# Page excerpt start

Tuesday 29 March 2016

Big data hails new dawn of HR

Gloria and Miss Axe
On-boarding crew


This quarter we recruited and on-boarded 4 nerds to support a new product release (called al Fajr al-Jadid, or New Dawn) which is in its pre-embryonic phase. These nerdish engineers speak the tribal languages of our 3rd world clients who bought the product.

These fresh nerds have been recruited at a cut throat price, in line with our core values of recruiting nerds at a cut throat price. 

HR made every attempt to hire and on-board these lads and lassies in 4 hours. In line with my core values of sharing success stories, I am sharing with my readers how we pulled it off.

At 0900 Comrade Carl Marks checked the ability of each nerd to understand unclear specs and push back against client intervention in managing schedules. Understanding of Russian swearing was also factored in to the interview process, as it were.

At 0939, Hugh White, the straight white boy who runs diversity, checked the skin color of each nerd, and put them in a technology-powered chair which checks sexual orientation and lists physical liabilities, using 3 tons of big data.

# Page excerpt end

Short task 1: Pick out each line of the listing that contains the string "many", treating uppercase and lowercase as distinct.

# Dataset excerpts start

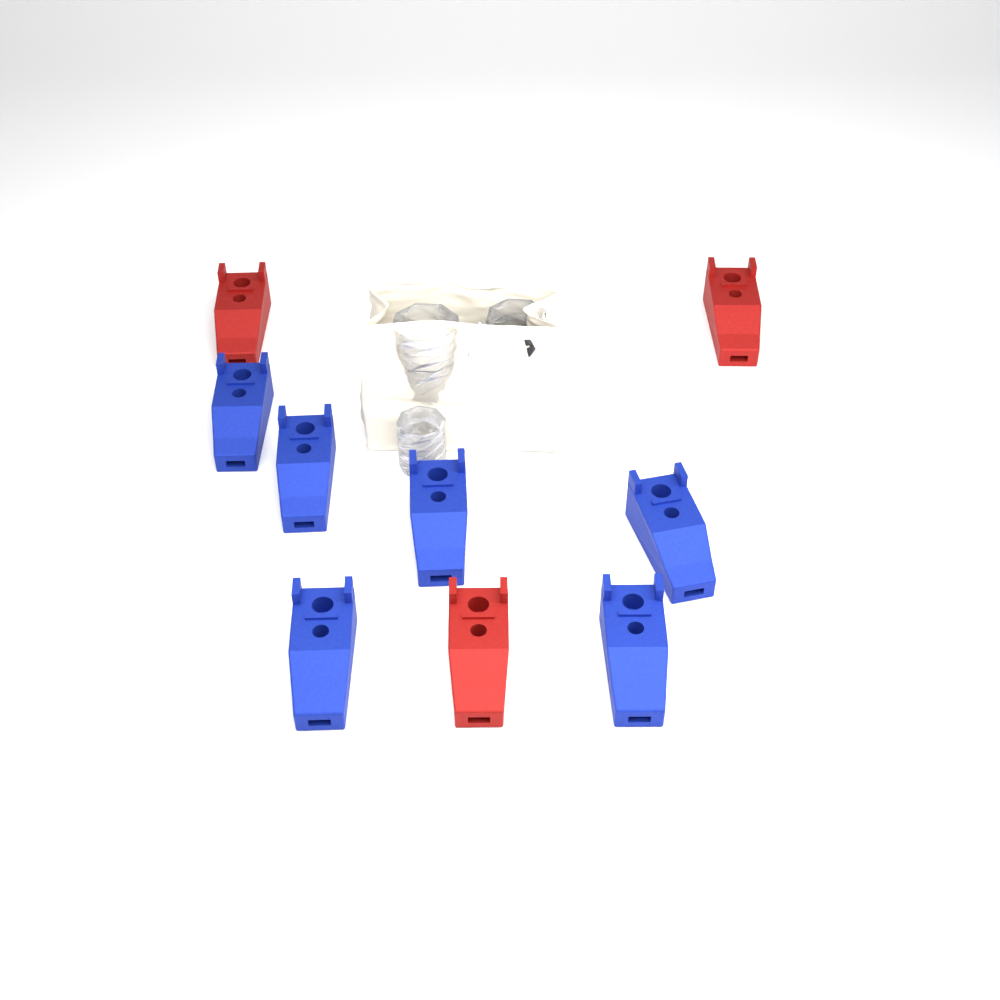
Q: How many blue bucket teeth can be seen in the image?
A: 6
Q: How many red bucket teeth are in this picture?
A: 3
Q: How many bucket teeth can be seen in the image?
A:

# Dataset excerpts end

Short task 2: Translate into French the following sentence from the HR blog post: "HR made every attempt to hire and on-board these lads and lassies in 4 hours."

Exercise response 1:
Q: How many blue bucket teeth can be seen in the image?
Q: How many red bucket teeth are in this picture?
Q: How many bucket teeth can be seen in the image?

Exercise response 2: Les RH ont tout mis en œuvre pour recruter et intégrer ces garçons et ces filles en 4 heures.